Provide nothing except how many lines of the data contain the word "coordinate".
== Segment start ==
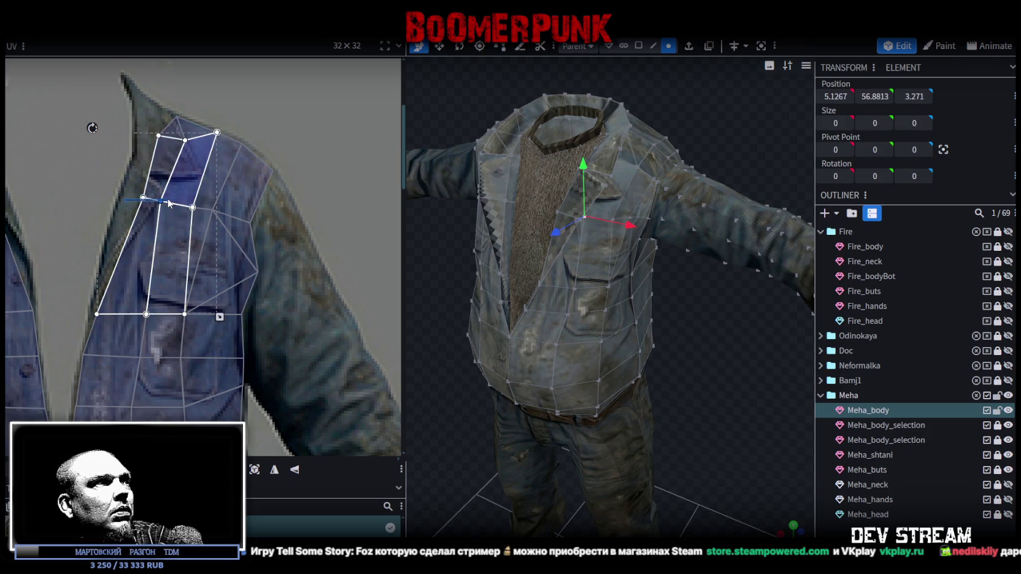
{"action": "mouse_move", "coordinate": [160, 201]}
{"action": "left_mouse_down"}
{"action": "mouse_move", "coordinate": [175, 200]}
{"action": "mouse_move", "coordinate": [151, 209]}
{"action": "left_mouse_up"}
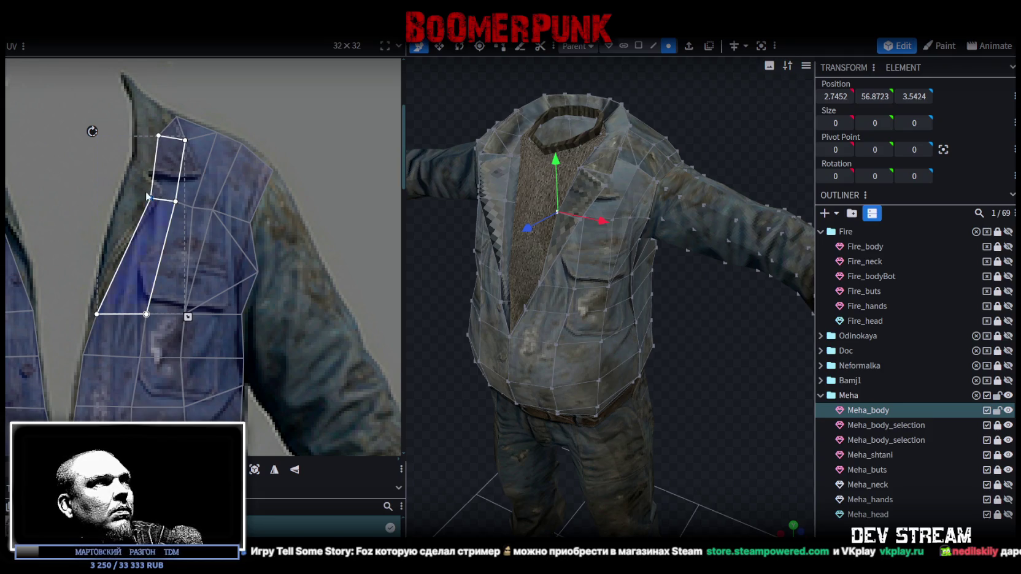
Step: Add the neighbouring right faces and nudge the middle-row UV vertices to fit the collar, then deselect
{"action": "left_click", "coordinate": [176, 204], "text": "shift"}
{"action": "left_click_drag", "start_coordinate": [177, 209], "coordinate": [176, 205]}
== Segment end ==
RESULT FOR THIS EXERCISE: 5